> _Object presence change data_
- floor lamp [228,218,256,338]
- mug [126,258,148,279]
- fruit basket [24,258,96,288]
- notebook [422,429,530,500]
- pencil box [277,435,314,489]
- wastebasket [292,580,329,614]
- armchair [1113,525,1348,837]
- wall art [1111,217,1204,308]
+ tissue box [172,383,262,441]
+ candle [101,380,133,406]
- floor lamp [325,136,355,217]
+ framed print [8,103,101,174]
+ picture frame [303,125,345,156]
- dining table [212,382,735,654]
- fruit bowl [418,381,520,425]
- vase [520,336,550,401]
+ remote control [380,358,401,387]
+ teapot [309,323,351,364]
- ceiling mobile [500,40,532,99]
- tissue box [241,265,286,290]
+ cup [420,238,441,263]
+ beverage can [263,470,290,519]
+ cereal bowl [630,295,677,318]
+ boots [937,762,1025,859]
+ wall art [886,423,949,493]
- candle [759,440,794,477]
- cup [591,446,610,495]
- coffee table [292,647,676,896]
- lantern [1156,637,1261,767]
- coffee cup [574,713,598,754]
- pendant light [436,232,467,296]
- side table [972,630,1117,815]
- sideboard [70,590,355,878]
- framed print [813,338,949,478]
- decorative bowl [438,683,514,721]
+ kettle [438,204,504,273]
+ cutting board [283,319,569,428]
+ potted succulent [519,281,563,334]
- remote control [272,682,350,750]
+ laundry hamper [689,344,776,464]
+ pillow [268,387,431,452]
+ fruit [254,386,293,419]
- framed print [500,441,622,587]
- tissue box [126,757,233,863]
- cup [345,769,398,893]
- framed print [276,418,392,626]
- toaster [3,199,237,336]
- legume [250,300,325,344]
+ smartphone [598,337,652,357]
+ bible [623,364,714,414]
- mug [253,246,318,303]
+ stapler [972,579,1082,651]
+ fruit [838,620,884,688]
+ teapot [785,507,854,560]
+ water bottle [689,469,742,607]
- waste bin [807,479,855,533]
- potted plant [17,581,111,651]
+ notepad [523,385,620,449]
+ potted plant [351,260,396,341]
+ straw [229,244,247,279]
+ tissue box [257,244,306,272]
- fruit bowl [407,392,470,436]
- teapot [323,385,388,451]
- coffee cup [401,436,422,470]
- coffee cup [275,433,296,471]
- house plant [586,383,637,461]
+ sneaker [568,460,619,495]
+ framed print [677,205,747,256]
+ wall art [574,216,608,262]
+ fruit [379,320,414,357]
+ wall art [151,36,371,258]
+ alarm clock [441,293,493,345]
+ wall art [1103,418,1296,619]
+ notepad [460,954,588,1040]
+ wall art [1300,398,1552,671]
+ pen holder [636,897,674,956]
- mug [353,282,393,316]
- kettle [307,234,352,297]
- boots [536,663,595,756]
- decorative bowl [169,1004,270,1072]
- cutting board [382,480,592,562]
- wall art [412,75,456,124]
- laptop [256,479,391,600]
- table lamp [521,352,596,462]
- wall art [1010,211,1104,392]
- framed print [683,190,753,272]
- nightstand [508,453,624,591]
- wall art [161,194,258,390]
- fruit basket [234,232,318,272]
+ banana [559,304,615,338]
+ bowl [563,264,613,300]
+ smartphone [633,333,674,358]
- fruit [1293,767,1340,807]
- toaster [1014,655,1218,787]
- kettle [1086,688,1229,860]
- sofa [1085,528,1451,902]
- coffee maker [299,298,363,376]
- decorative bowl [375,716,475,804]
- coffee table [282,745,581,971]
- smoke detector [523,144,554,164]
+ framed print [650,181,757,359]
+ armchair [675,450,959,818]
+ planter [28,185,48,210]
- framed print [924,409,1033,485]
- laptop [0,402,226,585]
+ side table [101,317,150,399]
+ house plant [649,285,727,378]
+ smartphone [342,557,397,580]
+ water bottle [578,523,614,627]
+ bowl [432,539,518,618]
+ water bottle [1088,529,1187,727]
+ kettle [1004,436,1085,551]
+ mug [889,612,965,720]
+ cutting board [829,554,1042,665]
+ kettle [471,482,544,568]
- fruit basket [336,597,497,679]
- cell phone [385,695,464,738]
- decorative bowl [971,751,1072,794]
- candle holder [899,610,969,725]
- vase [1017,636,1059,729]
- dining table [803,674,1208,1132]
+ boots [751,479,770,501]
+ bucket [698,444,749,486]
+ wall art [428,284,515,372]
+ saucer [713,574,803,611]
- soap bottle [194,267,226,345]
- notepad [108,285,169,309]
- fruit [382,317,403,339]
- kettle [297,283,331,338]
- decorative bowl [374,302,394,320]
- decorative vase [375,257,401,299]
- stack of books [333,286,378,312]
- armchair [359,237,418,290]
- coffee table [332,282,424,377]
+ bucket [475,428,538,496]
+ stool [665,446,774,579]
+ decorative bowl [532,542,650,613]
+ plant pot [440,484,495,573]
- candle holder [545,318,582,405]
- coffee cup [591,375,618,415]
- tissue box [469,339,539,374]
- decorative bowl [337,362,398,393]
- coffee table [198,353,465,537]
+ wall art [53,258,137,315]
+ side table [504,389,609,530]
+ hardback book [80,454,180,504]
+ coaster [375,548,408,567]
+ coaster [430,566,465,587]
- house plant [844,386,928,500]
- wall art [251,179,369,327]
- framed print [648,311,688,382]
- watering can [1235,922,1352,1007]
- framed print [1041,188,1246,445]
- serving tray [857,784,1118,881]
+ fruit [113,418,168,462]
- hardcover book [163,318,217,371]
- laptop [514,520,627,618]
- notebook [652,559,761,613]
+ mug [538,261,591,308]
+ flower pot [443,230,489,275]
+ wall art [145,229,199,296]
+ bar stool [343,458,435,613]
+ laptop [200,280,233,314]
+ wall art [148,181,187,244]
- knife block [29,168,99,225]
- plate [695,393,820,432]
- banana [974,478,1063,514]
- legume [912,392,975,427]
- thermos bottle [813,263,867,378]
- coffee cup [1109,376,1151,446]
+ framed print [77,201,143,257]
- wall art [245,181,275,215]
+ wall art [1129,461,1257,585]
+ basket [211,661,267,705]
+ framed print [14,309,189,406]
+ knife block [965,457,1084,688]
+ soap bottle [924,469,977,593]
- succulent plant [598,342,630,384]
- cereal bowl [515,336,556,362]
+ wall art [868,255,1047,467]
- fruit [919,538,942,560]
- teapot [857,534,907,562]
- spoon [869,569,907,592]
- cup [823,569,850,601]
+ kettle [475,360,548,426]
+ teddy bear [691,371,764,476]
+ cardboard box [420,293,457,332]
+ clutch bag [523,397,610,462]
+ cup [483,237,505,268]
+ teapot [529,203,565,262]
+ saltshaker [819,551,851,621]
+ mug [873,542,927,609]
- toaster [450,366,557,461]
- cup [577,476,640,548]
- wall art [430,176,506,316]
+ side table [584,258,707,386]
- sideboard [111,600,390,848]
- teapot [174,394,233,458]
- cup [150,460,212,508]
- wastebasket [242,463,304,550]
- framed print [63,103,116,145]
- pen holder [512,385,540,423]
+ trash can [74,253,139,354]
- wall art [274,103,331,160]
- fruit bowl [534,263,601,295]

> _TASK TO CARRY OUT_
Search the data for "lamp". Copy every matching line.

> _RESPONSE BOX_
- floor lamp [228,218,256,338]
- floor lamp [325,136,355,217]
- table lamp [521,352,596,462]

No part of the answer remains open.